February 10, 2016

Supreme Court Plays Politics with the Clean Power Plan


Patrick Parenteau

by Patrick Parenteau, professor of law, Vermont Law School  

In a move that stunned even the most seasoned court watchers, the conservative majority of the U.S. Supreme Court has blocked the Environmental Protection Agency’s Clean Power Plan, which seeks to reduce carbon pollution from coal-fired power plants. The unsigned order, without any explanation, puts a hold on the rule pending the outcome of proceedings currently underway in the D.C. Circuit, which had earlier denied a stay. Justices Ginsburg, Breyer, Kagan and Sotomayor voted against the stay.

This action is unprecedented in a number of ways. The majority made none of the findings typically required to obtain a stay. There is no analysis of the merits of any of petitioners’ claims. There is no showing that the rule threatens any immediate harm to petitioners, especially given the long lead times EPA has built into the process. There is no showing that the balance of hardships tips decidedly in favor of the petitioners, especially given the fact that most states are well into the process of developing implementation plans and those that do not want to submit a plan don’t have to. There is no showing that the stay is in the public interest, especially given the warnings from the scientific community that time is fast running out to avoid catastrophic consequences of climate disruption. Never before has the Court interjected itself in a case with such high stakes that hasn’t even been fully briefed and argued before the lower court.

Some have speculated that the majority may be reacting to what happened last term in Michigan v. EPA (the mercury rule case). By the time the case got to the Court, over two years had passed and 80 percent of the industry had already complied with it. Thus, when the Court found a flaw in EPA’s cost analysis, it was faced with a fait accompli which no doubt irked the conservatives. But it would be a sad comment on the Court’s integrity if the decision to issue a stay was motivated by pique or distrust of the agency.

To be sure, there are serious legal questions that must be resolved in this case. But there is no reason for a knee jerk reaction that throws a monkey wrench into the ongoing planning process. The D.C. Circuit has adopted an expedited briefing schedule with arguments to be held in June. The states have until September 2018 to submit their plans. The first compliance date is almost seven years off. There is ample time for a more deliberate and careful examination of the voluminous record that EPA has complied in support of this complex and finely wrought plan, and nothing will be lost by having the states engage in the process of determining the best path that provides affordable, reliable, clean power for their citizens.

It would also be naïve not to recognize that this move is an ominous sign for the survival of the Clean Power Plan intact. The fact that the conservatives on the Court are willing to short-circuit the normal judicial process to spike the rule does not bode well for the ultimate outcome. However, there is some reason for hope in the fact that the changes underway in the energy markets are moving fast in the same direction as the plan and may in fact overtake it. Renewables are the fastest growing sector of the electricity sector. A recent peer reviewed study shows that carbon dioxide emissions from the U.S. electricity sector can be reduced by up to 80 percent relative to 1990 levels by 2030 without new advances in energy storage or cost increases.

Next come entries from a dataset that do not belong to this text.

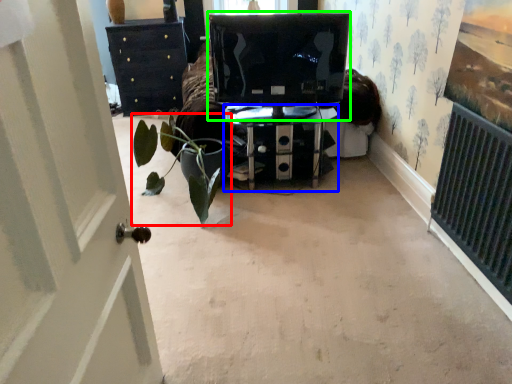
Question: Based on their relative distances, which object is farther from houseplant (highlighted by a red box)? Choose from furniture (highlighted by a blue box) and computer monitor (highlighted by a green box).

Choices:
 (A) furniture
 (B) computer monitor

Answer: (B)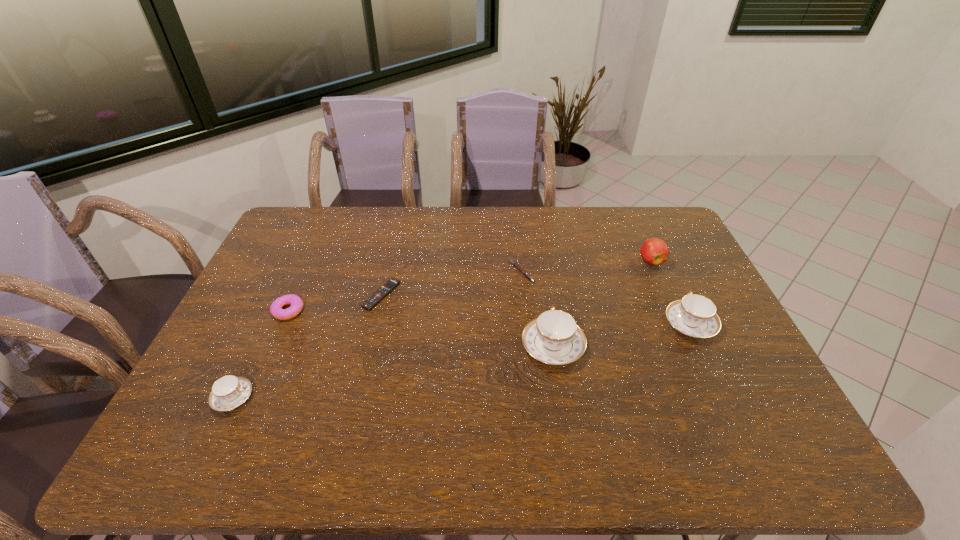
At what (x,y) coordinates should I click in order to perform the action: click on vacant space located on the front of the apple. Please return your answer as a coordinate pair (x, y). Looking at the image, I should click on (700, 370).

The width and height of the screenshot is (960, 540). I want to click on free space located on the back of the third shortest object, so click(306, 272).

Locate an element on the screen. object present at the near edge is located at coordinates (228, 392).

At what (x,y) coordinates should I click in order to perform the action: click on teacup at the left edge. Please return your answer as a coordinate pair (x, y). Looking at the image, I should click on (228, 392).

Locate an element on the screen. doughnut situated at the left edge is located at coordinates (276, 310).

Image resolution: width=960 pixels, height=540 pixels. Find the location of `teacup present at the right edge`. teacup present at the right edge is located at coordinates (695, 315).

Where is `apple at the right edge`? Image resolution: width=960 pixels, height=540 pixels. apple at the right edge is located at coordinates (654, 251).

Where is `object situated at the near left corner`? object situated at the near left corner is located at coordinates (228, 392).

In the image, there is a desktop. What are the coordinates of `free region at the far edge` in the screenshot? It's located at (496, 235).

Where is `blank area at the near edge`? This screenshot has width=960, height=540. blank area at the near edge is located at coordinates (540, 413).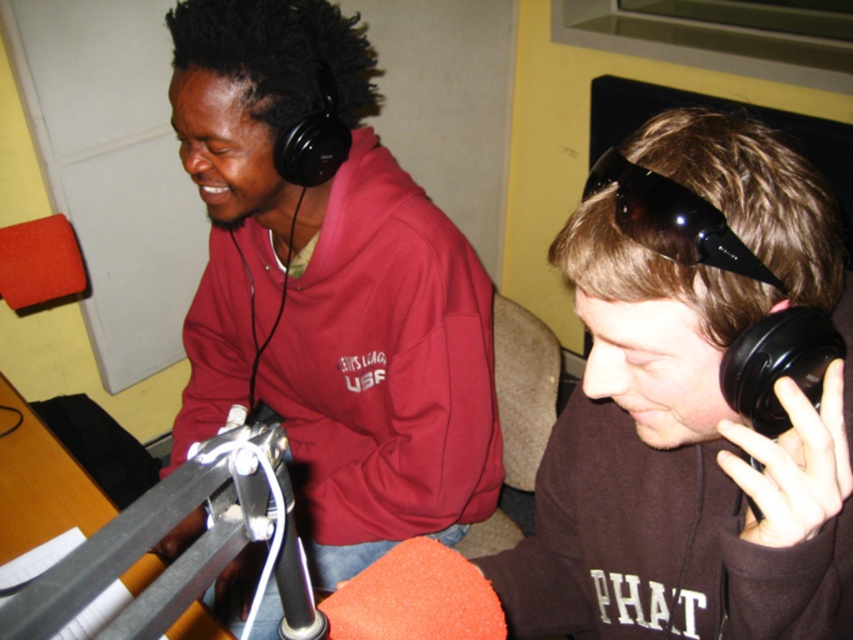
Does brown matte hoodie at center have a greater width compared to black matte microphone at right?

Yes, brown matte hoodie at center is wider than black matte microphone at right.

Which is below, brown matte hoodie at center or black matte microphone at right?

Positioned lower is brown matte hoodie at center.

Where is `brown matte hoodie at center`? This screenshot has width=853, height=640. brown matte hoodie at center is located at coordinates [691, 410].

Does brown matte hoodie at center have a lesser height compared to black shiny goggles at upper right?

No.

Can you confirm if brown matte hoodie at center is wider than black shiny goggles at upper right?

Indeed, brown matte hoodie at center has a greater width compared to black shiny goggles at upper right.

Identify the location of brown matte hoodie at center. (691, 410).

Does black shiny goggles at upper right have a lesser height compared to black matte microphone at right?

No.

Where is `black shiny goggles at upper right`? black shiny goggles at upper right is located at coordinates (672, 220).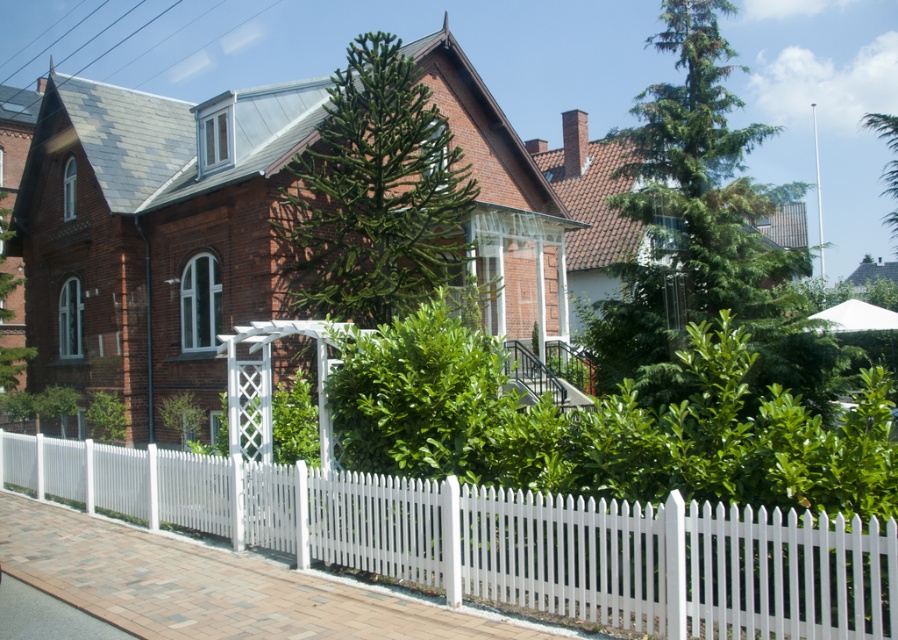
Question: Can you confirm if green needle-like at upper right is positioned to the right of green leafy tree at left?

Choices:
 (A) no
 (B) yes

Answer: (B)

Question: Based on their relative distances, which object is farther from the green needle-like at upper right?

Choices:
 (A) green leafy tree at center
 (B) white picket fence at lower center
 (C) green leafy tree at left

Answer: (C)

Question: Is white picket fence at lower center above green needle-like at upper right?

Choices:
 (A) yes
 (B) no

Answer: (B)

Question: Is green leafy tree at center further to camera compared to green leafy tree at left?

Choices:
 (A) yes
 (B) no

Answer: (B)

Question: Based on their relative distances, which object is nearer to the white picket fence at lower center?

Choices:
 (A) green leafy tree at left
 (B) green needle-like at upper right

Answer: (B)

Question: Based on their relative distances, which object is nearer to the green needle-like at upper right?

Choices:
 (A) white picket fence at lower center
 (B) green leafy tree at left

Answer: (A)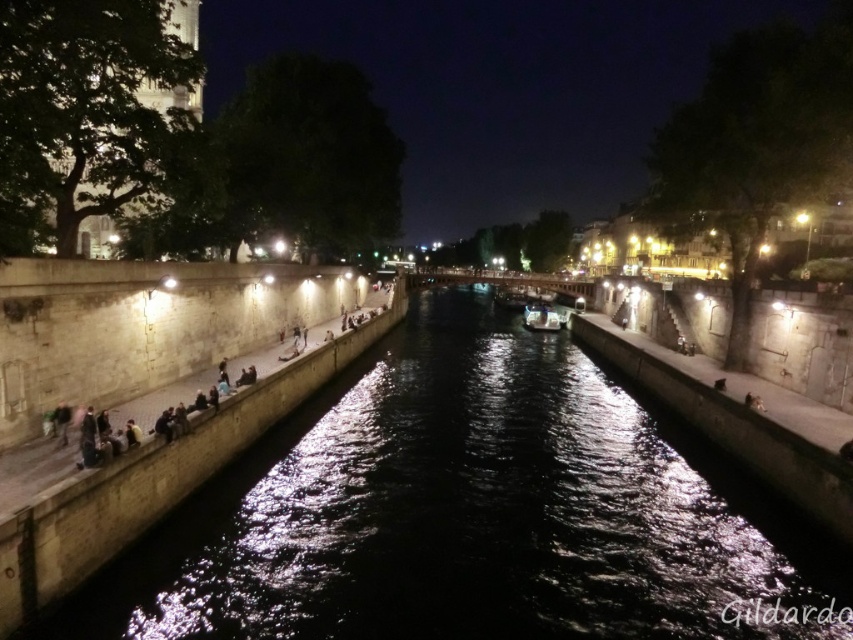
Question: Is smooth stone tower at upper left above shiny silver boat at center?

Choices:
 (A) yes
 (B) no

Answer: (A)

Question: Which of the following is the closest to the observer?

Choices:
 (A) smooth stone tower at upper left
 (B) shiny silver boat at center

Answer: (A)

Question: Does smooth stone tower at upper left have a greater width compared to shiny silver boat at center?

Choices:
 (A) no
 (B) yes

Answer: (B)

Question: Does smooth stone tower at upper left have a smaller size compared to shiny silver boat at center?

Choices:
 (A) yes
 (B) no

Answer: (B)

Question: Which point appears farthest from the camera in this image?

Choices:
 (A) (544, 316)
 (B) (100, 141)

Answer: (A)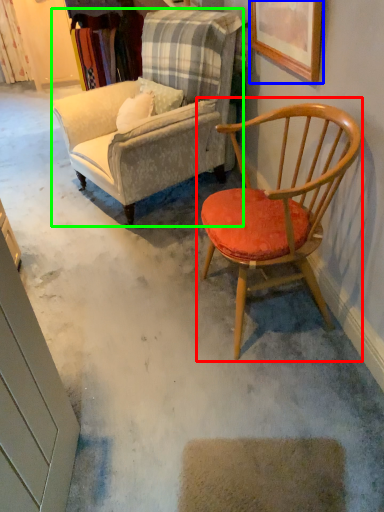
Question: Estimate the real-world distances between objects in this image. Which object is closer to chair (highlighted by a red box), picture frame (highlighted by a blue box) or chair (highlighted by a green box)?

It would also be a mistake to pin all of our hopes on §111(d) of the Clean Air Act. There are other tools in the tool box. A recent report by a team of climate and energy scholars at Columbia, New York University and UCLA law schools shows how §115 (“International Air Pollution”) can be deployed to create an economy-wide, market-based system of GHG regulation that would achieve far more reductions than any other single mechanism. Section 115 is triggered when (1) EPA finds that emissions in the United States contribute to air pollution that endangers public health or welfare in another country, and (2) EPA determines that the other country provides "essentially the same rights with respect to the prevention or control of air pollution occurring in that country as is given that country" by Section 115. EPA has already made the endangerment finding for GHGs. The authors of the study argue that the Paris Agreement, containing pledges by 196 nations to reduce carbon pollution according to “Nationally Determined Contributions,” opens the door to a finding of reciprocity. This is a bold idea with lots of legal questions and details to be worked out by the next administration, hopefully one interested in tackling climate change.

One final note: If nothing else, the preemptive, unprincipled move by the conservative wing of the Court underscores the critical nature of the upcoming presidential election. It is likely that the next president, particularly if she or he gets two terms, will have the opportunity to appoint three justices to the Court. That has enormous implications for the future of environmental law and policy in the United States, as well as many other social programs and individual rights.